START SELECTED TEXT

All of the papers on the day were presented in the pecha kucha format.


Work in Progress Workshop, University of Birmingham

I spent June 15th and 16th 2017 at the Work in Progress Workshop at the Department of Political Science and International Studies at the University of Birmingham. Whilst there, I delivered a paper of my own ('Literary Themes and Economic Models: The Novels of Daniel Defoe and the Framing of Market Agency') and I also acted as discussant for a paper delivered by Huw Macartney ('All Bark and No Bite: Bank Culture and the Political Economy of Fines').

Sat 17 Jun 2017, 10:09 | Tags: paper presentation, Birmingham

University of Manchester Global Political Economy Research Group Seminar Series

On May 31st 2017 I delivered a paper to the Global Political Economy Research Group Seminar Series organised out of the School of Social Sciences at the University of Manchester. The paper was entitled, 'Imperial Fantasies and Marginalist Economics: Crusoe, Friday and the Myths on which Economics Textbooks Stand'.

Thu 01 Jun 2017, 17:40 | Tags: paper presentation, Manchester

University of Sheffield Political Economy Research Group Seminar Series

On May 16th 2017 I delivered a paper to the Political Economy Research Group Seminar Series organised out of the Department of Politics at the University of Sheffield. The paper was entitled, 'The Storytelling Dimension of Neoclassical Models of Market Exchange: Crusoe, Friday and the Myth of Agential Equality'.

Wed 17 May 2017, 21:04 | Tags: paper presentation, Sheffield

Political Studies Association Conference, Glasgow

On April 11th 2017 I delivered a paper at the Political Studies Association Annual Conference in Glasgow. The paper was entitled, 'Machonomics and the Politics of Inequality'. The panel, The Politics of Inequality, was convened by David Adler of the University of Oxford, and it was sponsored by the British and Comparative Political Economy PSA Specialist Group.

END SELECTED TEXT
START GIVEN MATERIAL

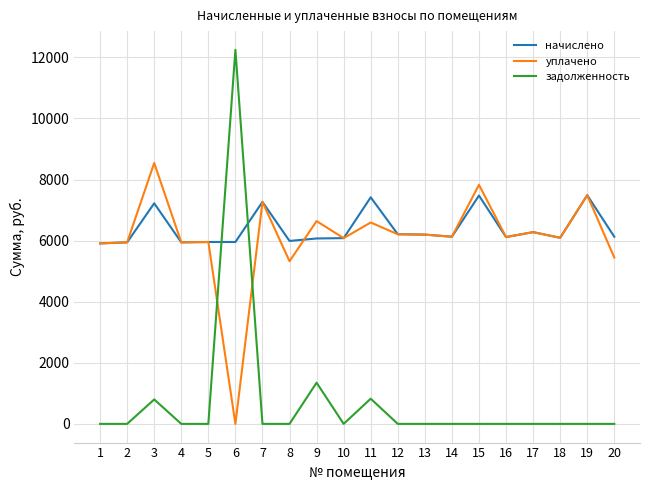

What is the difference between the highest and lowest values at 20?

6128.6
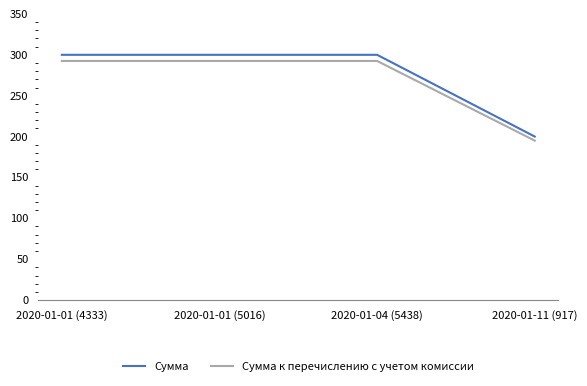

What is the difference between the Сумма values at 2020-01-04 (5438) and 2020-01-11 (917)?

100.0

END GIVEN MATERIAL

* _REQUIRED WORK_
- 1) From the presentation posts, list the titles of all the papers the writer delivered, not counting any paper for which the writer acted only as discussant.
- 2) Render this sentence from the presentation posts in Spanish: "The paper was entitled, 'Machonomics and the Politics of Inequality'."
- 3) Answer from the presentation posts:
(a) Who convened the panel The Politics of Inequality?
(b) On which dates did the writer attend the Work in Progress Workshop?
(c) Which school organized the Global Political Economy Research Group Seminar Series?

* _ANSWERS BY ITEM NUMBER_
- 1)
- 'Literary Themes and Economic Models: The Novels of Daniel Defoe and the Framing of Market Agency'
- 'Imperial Fantasies and Marginalist Economics: Crusoe, Friday and the Myths on which Economics Textbooks Stand'
- 'The Storytelling Dimension of Neoclassical Models of Market Exchange: Crusoe, Friday and the Myth of Agential Equality'
- 'Machonomics and the Politics of Inequality'

- 2) La ponencia se titulaba «Machonomics and the Politics of Inequality».

- 3)
(a) David Adler of the University of Oxford
(b) June 15th and 16th 2017
(c) The School of Social Sciences at the University of Manchester